Can you put every line of the listing below into a numbered list, skipping any blank lines?

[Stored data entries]
##############################

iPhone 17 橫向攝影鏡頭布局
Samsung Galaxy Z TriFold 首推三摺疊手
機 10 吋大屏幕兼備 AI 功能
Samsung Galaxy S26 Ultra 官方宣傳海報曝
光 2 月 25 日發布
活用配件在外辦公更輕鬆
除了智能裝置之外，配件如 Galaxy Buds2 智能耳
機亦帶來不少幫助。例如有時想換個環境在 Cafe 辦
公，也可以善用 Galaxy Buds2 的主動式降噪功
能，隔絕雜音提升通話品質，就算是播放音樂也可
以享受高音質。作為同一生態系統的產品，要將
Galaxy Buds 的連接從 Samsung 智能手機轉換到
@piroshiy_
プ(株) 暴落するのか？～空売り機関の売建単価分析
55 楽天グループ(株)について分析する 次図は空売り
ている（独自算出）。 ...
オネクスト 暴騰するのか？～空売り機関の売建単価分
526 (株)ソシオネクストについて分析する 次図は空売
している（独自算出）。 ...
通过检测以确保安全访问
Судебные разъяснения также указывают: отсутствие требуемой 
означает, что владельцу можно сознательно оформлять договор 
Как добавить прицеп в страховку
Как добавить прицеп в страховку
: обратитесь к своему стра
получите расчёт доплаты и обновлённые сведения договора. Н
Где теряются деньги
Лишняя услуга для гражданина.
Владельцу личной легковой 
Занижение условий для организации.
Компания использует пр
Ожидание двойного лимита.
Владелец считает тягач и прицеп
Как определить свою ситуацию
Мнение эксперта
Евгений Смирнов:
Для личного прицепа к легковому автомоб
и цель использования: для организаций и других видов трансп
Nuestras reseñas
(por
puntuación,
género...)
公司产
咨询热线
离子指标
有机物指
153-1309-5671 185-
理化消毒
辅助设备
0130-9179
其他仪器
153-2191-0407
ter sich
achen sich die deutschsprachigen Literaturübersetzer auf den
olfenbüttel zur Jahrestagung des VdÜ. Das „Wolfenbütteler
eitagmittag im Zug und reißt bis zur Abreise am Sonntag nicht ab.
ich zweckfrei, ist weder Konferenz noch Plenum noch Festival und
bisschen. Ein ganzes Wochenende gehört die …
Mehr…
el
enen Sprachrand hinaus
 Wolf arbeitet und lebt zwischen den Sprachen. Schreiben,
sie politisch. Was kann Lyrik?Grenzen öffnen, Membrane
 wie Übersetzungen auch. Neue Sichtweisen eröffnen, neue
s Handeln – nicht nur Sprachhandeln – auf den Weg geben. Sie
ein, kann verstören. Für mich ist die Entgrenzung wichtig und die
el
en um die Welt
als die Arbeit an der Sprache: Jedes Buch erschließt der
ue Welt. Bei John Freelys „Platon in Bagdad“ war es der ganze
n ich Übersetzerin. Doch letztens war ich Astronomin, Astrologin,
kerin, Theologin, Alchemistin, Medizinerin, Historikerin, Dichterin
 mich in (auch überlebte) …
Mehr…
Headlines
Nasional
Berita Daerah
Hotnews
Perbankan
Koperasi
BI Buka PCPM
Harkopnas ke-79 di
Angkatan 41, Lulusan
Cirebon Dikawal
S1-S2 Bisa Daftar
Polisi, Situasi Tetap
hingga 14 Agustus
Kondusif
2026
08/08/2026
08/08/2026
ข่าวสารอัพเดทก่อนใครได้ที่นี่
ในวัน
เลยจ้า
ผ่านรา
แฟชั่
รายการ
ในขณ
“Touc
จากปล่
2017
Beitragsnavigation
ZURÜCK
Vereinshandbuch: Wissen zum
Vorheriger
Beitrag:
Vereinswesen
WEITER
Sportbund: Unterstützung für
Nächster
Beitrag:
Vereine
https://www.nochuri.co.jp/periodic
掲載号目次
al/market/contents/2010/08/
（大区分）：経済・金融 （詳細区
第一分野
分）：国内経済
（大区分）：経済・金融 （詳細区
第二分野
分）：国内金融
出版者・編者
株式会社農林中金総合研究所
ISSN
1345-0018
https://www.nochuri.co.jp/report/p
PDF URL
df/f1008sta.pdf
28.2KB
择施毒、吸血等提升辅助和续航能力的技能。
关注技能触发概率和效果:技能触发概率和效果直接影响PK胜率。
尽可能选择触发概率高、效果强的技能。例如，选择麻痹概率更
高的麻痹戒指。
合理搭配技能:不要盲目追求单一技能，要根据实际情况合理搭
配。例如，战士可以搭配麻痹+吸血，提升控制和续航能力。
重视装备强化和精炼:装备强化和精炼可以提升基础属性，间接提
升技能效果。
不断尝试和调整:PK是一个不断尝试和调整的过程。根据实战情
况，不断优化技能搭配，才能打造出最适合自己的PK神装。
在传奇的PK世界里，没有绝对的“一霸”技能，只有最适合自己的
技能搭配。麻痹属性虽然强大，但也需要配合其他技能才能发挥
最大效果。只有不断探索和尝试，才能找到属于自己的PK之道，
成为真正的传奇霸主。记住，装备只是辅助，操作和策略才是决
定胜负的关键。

##############################

• **RESPONSE TO THE TASK**:
1. iPhone 17 橫向攝影鏡頭布局
2. Samsung Galaxy Z TriFold 首推三摺疊手
3. 機 10 吋大屏幕兼備 AI 功能
4. Samsung Galaxy S26 Ultra 官方宣傳海報曝
5. 光 2 月 25 日發布
6. 活用配件在外辦公更輕鬆
7. 除了智能裝置之外，配件如 Galaxy Buds2 智能耳
8. 機亦帶來不少幫助。例如有時想換個環境在 Cafe 辦
9. 公，也可以善用 Galaxy Buds2 的主動式降噪功
10. 能，隔絕雜音提升通話品質，就算是播放音樂也可
11. 以享受高音質。作為同一生態系統的產品，要將
12. Galaxy Buds 的連接從 Samsung 智能手機轉換到
13. @piroshiy_
14. プ(株) 暴落するのか？～空売り機関の売建単価分析
15. 55 楽天グループ(株)について分析する 次図は空売り
16. ている（独自算出）。 ...
17. オネクスト 暴騰するのか？～空売り機関の売建単価分
18. 526 (株)ソシオネクストについて分析する 次図は空売
19. している（独自算出）。 ...
20. 通过检测以确保安全访问
21. Судебные разъяснения также указывают: отсутствие требуемой 
22. означает, что владельцу можно сознательно оформлять договор 
23. Как добавить прицеп в страховку
24. Как добавить прицеп в страховку
25. : обратитесь к своему стра
26. получите расчёт доплаты и обновлённые сведения договора. Н
27. Где теряются деньги
28. Лишняя услуга для гражданина.
29. Владельцу личной легковой 
30. Занижение условий для организации.
31. Компания использует пр
32. Ожидание двойного лимита.
33. Владелец считает тягач и прицеп
34. Как определить свою ситуацию
35. Мнение эксперта
36. Евгений Смирнов:
37. Для личного прицепа к легковому автомоб
38. и цель использования: для организаций и других видов трансп
39. Nuestras reseñas
40. (por
41. puntuación,
42. género...)
43. 公司产
44. 咨询热线
45. 离子指标
46. 有机物指
47. 153-1309-5671 185-
48. 理化消毒
49. 辅助设备
50. 0130-9179
51. 其他仪器
52. 153-2191-0407
53. ter sich
54. achen sich die deutschsprachigen Literaturübersetzer auf den
55. olfenbüttel zur Jahrestagung des VdÜ. Das „Wolfenbütteler
56. eitagmittag im Zug und reißt bis zur Abreise am Sonntag nicht ab.
57. ich zweckfrei, ist weder Konferenz noch Plenum noch Festival und
58. bisschen. Ein ganzes Wochenende gehört die …
59. Mehr…
60. el
61. enen Sprachrand hinaus
62.  Wolf arbeitet und lebt zwischen den Sprachen. Schreiben,
63. sie politisch. Was kann Lyrik?Grenzen öffnen, Membrane
64.  wie Übersetzungen auch. Neue Sichtweisen eröffnen, neue
65. s Handeln – nicht nur Sprachhandeln – auf den Weg geben. Sie
66. ein, kann verstören. Für mich ist die Entgrenzung wichtig und die
67. el
68. en um die Welt
69. als die Arbeit an der Sprache: Jedes Buch erschließt der
70. ue Welt. Bei John Freelys „Platon in Bagdad“ war es der ganze
71. n ich Übersetzerin. Doch letztens war ich Astronomin, Astrologin,
72. kerin, Theologin, Alchemistin, Medizinerin, Historikerin, Dichterin
73.  mich in (auch überlebte) …
74. Mehr…
75. Headlines
76. Nasional
77. Berita Daerah
78. Hotnews
79. Perbankan
80. Koperasi
81. BI Buka PCPM
82. Harkopnas ke-79 di
83. Angkatan 41, Lulusan
84. Cirebon Dikawal
85. S1-S2 Bisa Daftar
86. Polisi, Situasi Tetap
87. hingga 14 Agustus
88. Kondusif
89. 2026
90. 08/08/2026
91. 08/08/2026
92. ข่าวสารอัพเดทก่อนใครได้ที่นี่
93. ในวัน
94. เลยจ้า
95. ผ่านรา
96. แฟชั่
97. รายการ
98. ในขณ
99. “Touc
100. จากปล่
101. 2017
102. Beitragsnavigation
103. ZURÜCK
104. Vereinshandbuch: Wissen zum
105. Vorheriger
106. Beitrag:
107. Vereinswesen
108. WEITER
109. Sportbund: Unterstützung für
110. Nächster
111. Beitrag:
112. Vereine
113. https://www.nochuri.co.jp/periodic
114. 掲載号目次
115. al/market/contents/2010/08/
116. （大区分）：経済・金融 （詳細区
117. 第一分野
118. 分）：国内経済
119. （大区分）：経済・金融 （詳細区
120. 第二分野
121. 分）：国内金融
122. 出版者・編者
123. 株式会社農林中金総合研究所
124. ISSN
125. 1345-0018
126. https://www.nochuri.co.jp/report/p
127. PDF URL
128. df/f1008sta.pdf
129. 28.2KB
130. 择施毒、吸血等提升辅助和续航能力的技能。
131. 关注技能触发概率和效果:技能触发概率和效果直接影响PK胜率。
132. 尽可能选择触发概率高、效果强的技能。例如，选择麻痹概率更
133. 高的麻痹戒指。
134. 合理搭配技能:不要盲目追求单一技能，要根据实际情况合理搭
135. 配。例如，战士可以搭配麻痹+吸血，提升控制和续航能力。
136. 重视装备强化和精炼:装备强化和精炼可以提升基础属性，间接提
137. 升技能效果。
138. 不断尝试和调整:PK是一个不断尝试和调整的过程。根据实战情
139. 况，不断优化技能搭配，才能打造出最适合自己的PK神装。
140. 在传奇的PK世界里，没有绝对的“一霸”技能，只有最适合自己的
141. 技能搭配。麻痹属性虽然强大，但也需要配合其他技能才能发挥
142. 最大效果。只有不断探索和尝试，才能找到属于自己的PK之道，
143. 成为真正的传奇霸主。记住，装备只是辅助，操作和策略才是决
144. 定胜负的关键。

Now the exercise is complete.